## Exercícios propostos
1. Segundo o trecho, por qual editora foi publicado o livro "20 Relatos Insólitos de Porto Alegre"?
2. Atualize o trecho entre "Tal qual o jeito" e "bênçãos da concubina.", inclusive, substituindo "jornalista" por "repórter".
===== Trecho
Maria "Degolada"
Pela leitura de “20 Relatos Insólitos de Porto Alegre” do Rafael Guimaraens (Libretos), vejo que nossa capital é campeã em eventos insólitos, como em crimes misteriosos.
Tal qual o jeito pessoal do autor, as linhas por ele escritas correm da mesma forma: simples, diretas, meio acanhadas, nada de pompas, mas sempre penetrantes.
A ousadia fica por conta do jeito de escrever, não é apenas mais um bom jornalista de bom texto; é arte, é literatura, já um escritor - não pelos 16 livros - mas pelo modo de colocar as palavras e os fatos.
São relatos densos, das mais amplas temáticas humanas, vão da psicopatia social de um José Ramos (o açougueiro que na realidade nunca foi e suas linguiças com carne humana, nunca provadas) ao professor Hindu, passando por dramas pessoais, como a morte da viúva de Júlio de Castilhos, do amante morto pelo marido traído com as bênçãos da concubina.
==========
===== Conjunto de dados
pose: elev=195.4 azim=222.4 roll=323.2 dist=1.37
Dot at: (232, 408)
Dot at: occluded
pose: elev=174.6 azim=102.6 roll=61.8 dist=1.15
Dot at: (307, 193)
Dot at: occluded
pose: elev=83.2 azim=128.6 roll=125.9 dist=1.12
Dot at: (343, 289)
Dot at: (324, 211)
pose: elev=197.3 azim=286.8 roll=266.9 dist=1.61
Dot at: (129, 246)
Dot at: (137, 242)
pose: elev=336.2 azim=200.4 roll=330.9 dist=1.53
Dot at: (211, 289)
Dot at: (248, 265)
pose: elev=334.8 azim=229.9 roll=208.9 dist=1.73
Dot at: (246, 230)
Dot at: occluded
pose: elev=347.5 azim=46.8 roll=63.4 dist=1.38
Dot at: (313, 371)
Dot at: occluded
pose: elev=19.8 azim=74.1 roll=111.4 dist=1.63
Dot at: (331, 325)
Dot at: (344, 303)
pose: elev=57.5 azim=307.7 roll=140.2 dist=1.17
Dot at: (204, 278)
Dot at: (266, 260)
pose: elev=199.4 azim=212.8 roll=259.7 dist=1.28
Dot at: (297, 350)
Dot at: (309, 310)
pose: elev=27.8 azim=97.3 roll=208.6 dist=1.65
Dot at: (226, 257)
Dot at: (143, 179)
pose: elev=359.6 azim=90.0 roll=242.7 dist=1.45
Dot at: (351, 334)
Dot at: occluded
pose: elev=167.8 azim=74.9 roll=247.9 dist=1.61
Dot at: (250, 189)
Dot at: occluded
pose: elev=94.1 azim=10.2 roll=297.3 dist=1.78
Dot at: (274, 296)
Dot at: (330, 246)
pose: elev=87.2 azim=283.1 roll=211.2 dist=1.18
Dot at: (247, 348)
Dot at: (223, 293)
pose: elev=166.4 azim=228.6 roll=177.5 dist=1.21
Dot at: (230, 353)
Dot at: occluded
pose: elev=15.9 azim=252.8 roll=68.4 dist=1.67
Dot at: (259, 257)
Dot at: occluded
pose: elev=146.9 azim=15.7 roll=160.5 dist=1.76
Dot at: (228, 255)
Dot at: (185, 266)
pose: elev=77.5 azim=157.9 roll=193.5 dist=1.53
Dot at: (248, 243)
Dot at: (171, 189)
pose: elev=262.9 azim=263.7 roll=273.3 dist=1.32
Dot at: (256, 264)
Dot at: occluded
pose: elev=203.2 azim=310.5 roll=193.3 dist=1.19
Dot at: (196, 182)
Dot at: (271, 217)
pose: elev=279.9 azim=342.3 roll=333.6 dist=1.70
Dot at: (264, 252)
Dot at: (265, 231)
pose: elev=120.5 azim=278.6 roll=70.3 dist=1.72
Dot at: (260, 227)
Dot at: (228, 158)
==========
## Exercícios resolvidos
1. Libretos.

2.
Tal qual o jeito pessoal do autor, as linhas por ele escritas correm da mesma forma: simples, diretas, meio acanhadas, nada de pompas, mas sempre penetrantes.
A ousadia fica por conta do jeito de escrever, não é apenas mais um bom repórter de bom texto; é arte, é literatura, já um escritor - não pelos 16 livros - mas pelo modo de colocar as palavras e os fatos.
São relatos densos, das mais amplas temáticas humanas, vão da psicopatia social de um José Ramos (o açougueiro que na realidade nunca foi e suas linguiças com carne humana, nunca provadas) ao professor Hindu, passando por dramas pessoais, como a morte da viúva de Júlio de Castilhos, do amante morto pelo marido traído com as bênçãos da concubina.